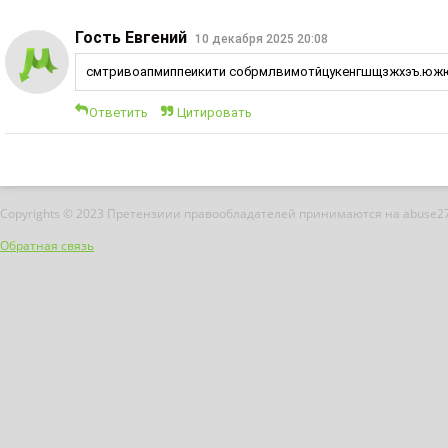
Гость Евгений
10 декабря 2025 20:08
смтривоапмиппеикити собрмлвимотйцукенгшщзжхэъ.ю
Ответить
Цитировать
Copyrights © 2023 Претензиии правообладателей принимаются на abuse2
Обратная связь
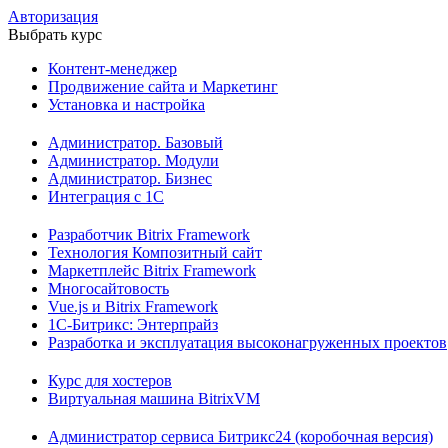
Авторизация
Выбрать курс
Контент-менеджер
Продвижение сайта и Маркетинг
Установка и настройка
Администратор. Базовый
Администратор. Модули
Администратор. Бизнес
Интеграция с 1С
Разработчик Bitrix Framework
Технология Композитный сайт
Маркетплейс Bitrix Framework
Многосайтовость
Vue.js и Bitrix Framework
1С-Битрикс: Энтерпрайз
Разработка и эксплуатация высоконагруженных проектов
Курс для хостеров
Виртуальная машина BitrixVM
Администратор сервиса Битрикс24 (коробочная версия)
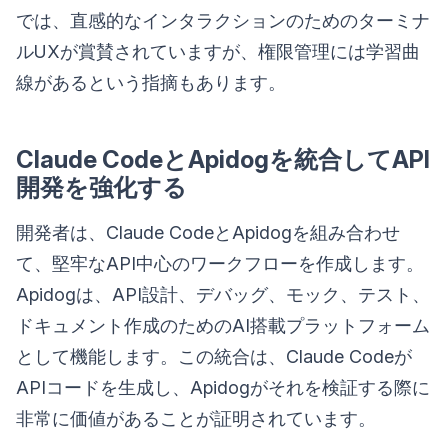
では、直感的なインタラクションのためのターミナ
ルUXが賞賛されていますが、権限管理には学習曲
線があるという指摘もあります。
Claude CodeとApidogを統合してAPI
開発を強化する
開発者は、Claude CodeとApidogを組み合わせ
て、堅牢なAPI中心のワークフローを作成します。
Apidogは、API設計、デバッグ、モック、テスト、
ドキュメント作成のためのAI搭載プラットフォーム
として機能します。この統合は、Claude Codeが
APIコードを生成し、Apidogがそれを検証する際に
非常に価値があることが証明されています。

◇ ◇ ◇ ◇

Convert the text lines from all the entries above into one continuous numbered list, skipping blank lines and leaving the pictures out.

1. Гость Евгений
2. 10 декабря 2025 20:08
3. смтривоапмиппеикити собрмлвимотйцукенгшщзжхэъ.ю
4. Ответить
5. Цитировать
6. Copyrights © 2023 Претензиии правообладателей принимаются на abuse2
7. Обратная связь
8. Авторизация
9. Выбрать курс
10. Контент-менеджер
11. Продвижение сайта и Маркетинг
12. Установка и настройка
13. Администратор. Базовый
14. Администратор. Модули
15. Администратор. Бизнес
16. Интеграция с 1С
17. Разработчик Bitrix Framework
18. Технология Композитный сайт
19. Маркетплейс Bitrix Framework
20. Многосайтовость
21. Vue.js и Bitrix Framework
22. 1С-Битрикс: Энтерпрайз
23. Разработка и эксплуатация высоконагруженных проектов
24. Курс для хостеров
25. Виртуальная машина BitrixVM
26. Администратор сервиса Битрикс24 (коробочная версия)
27. では、直感的なインタラクションのためのターミナ
28. ルUXが賞賛されていますが、権限管理には学習曲
29. 線があるという指摘もあります。
30. Claude CodeとApidogを統合してAPI
31. 開発を強化する
32. 開発者は、Claude CodeとApidogを組み合わせ
33. て、堅牢なAPI中心のワークフローを作成します。
34. Apidogは、API設計、デバッグ、モック、テスト、
35. ドキュメント作成のためのAI搭載プラットフォーム
36. として機能します。この統合は、Claude Codeが
37. APIコードを生成し、Apidogがそれを検証する際に
38. 非常に価値があることが証明されています。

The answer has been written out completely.